A backup battery provides power to a system when the primary source of power is unavailable. Backup batteries range from small single cells to retain clock time and date in computers, up to large battery room facilities that power uninterruptible power supply systems for large data centers. Small backup batteries may be primary cells; rechargeable backup batteries are kept charged by the prime power supply.
Modern personal computer motherboards have a backup battery to run the clock circuit and retain configuration memory while the system is turned off. This is often called the CMOS battery. The original IBM AT, for example, used a small primary lithium battery to retain the clock and configuration memory. Modern systems use either primary or rechargeable batteries. Primary batteries required periodic replacement; rechargeable types often lasted as long as the system they supported.

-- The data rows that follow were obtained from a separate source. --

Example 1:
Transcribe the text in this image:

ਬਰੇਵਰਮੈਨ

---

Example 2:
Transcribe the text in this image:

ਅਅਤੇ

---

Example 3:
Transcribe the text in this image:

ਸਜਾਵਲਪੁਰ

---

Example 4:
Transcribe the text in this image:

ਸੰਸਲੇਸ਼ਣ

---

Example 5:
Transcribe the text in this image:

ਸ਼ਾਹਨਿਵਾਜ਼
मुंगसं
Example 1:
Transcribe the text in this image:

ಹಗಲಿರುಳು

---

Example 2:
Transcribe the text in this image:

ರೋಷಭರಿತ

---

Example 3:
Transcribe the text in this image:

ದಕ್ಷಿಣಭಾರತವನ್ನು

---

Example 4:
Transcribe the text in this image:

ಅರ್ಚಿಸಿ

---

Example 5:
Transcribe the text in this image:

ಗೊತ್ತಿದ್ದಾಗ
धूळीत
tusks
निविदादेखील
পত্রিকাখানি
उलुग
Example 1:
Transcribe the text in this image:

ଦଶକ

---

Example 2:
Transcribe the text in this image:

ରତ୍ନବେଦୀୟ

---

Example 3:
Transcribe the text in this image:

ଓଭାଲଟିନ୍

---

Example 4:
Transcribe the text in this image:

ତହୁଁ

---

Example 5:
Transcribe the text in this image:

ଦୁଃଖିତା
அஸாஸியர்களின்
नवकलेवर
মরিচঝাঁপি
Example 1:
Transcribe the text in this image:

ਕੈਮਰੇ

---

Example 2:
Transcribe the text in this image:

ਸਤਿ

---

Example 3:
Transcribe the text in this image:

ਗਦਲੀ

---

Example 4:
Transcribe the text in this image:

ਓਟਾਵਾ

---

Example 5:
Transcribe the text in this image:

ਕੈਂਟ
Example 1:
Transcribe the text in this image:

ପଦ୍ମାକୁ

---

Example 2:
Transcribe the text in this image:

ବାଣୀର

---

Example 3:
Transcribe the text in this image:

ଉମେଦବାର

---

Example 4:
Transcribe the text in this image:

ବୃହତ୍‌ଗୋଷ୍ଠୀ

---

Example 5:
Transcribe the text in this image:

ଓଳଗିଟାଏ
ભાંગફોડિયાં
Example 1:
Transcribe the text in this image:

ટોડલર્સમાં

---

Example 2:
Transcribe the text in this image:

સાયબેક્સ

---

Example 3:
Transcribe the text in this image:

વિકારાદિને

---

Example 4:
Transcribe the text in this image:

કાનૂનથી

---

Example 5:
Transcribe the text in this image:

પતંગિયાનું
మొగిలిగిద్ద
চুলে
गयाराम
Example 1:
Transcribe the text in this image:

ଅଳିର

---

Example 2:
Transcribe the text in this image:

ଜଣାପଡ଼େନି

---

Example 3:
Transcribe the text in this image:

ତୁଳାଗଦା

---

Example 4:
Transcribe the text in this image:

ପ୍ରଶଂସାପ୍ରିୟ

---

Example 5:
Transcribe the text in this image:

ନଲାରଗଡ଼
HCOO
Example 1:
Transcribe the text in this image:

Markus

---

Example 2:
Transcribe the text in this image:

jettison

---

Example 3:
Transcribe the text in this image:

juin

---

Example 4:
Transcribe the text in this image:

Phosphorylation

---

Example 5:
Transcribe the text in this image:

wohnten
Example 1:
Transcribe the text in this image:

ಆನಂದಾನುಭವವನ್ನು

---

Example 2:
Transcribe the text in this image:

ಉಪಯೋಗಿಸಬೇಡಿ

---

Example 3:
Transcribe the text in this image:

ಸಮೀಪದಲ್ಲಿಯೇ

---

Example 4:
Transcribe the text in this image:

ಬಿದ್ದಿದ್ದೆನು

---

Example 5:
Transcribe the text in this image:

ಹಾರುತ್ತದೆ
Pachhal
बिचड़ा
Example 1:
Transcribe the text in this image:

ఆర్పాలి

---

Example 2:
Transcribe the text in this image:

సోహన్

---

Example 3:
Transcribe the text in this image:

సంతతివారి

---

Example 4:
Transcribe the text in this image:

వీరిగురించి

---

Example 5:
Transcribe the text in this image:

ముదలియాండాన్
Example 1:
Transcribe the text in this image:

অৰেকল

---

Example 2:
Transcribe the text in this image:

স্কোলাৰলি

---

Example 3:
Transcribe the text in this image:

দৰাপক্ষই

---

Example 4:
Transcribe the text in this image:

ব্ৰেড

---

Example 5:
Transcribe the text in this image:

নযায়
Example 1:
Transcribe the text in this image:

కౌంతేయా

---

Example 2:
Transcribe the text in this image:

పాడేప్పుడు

Backup batteries are used in uninterruptible power supplies, and provide power to the computers they supply for a variable period after a power failure, usually long enough to at least allow the computer to be shut down gracefully. These batteries are often large sealed lead-acid batteries.
Server-grade disk array controllers often contain onboard cache memory, and provide an option for a "backup battery unit" (BBU) to maintain the contents of this cache after power loss. If this battery is present, disk writes can be considered completed when they reach the cache, thus speeding up I/O throughput by not waiting for the hard drive. This operation mode is called "write-back caching".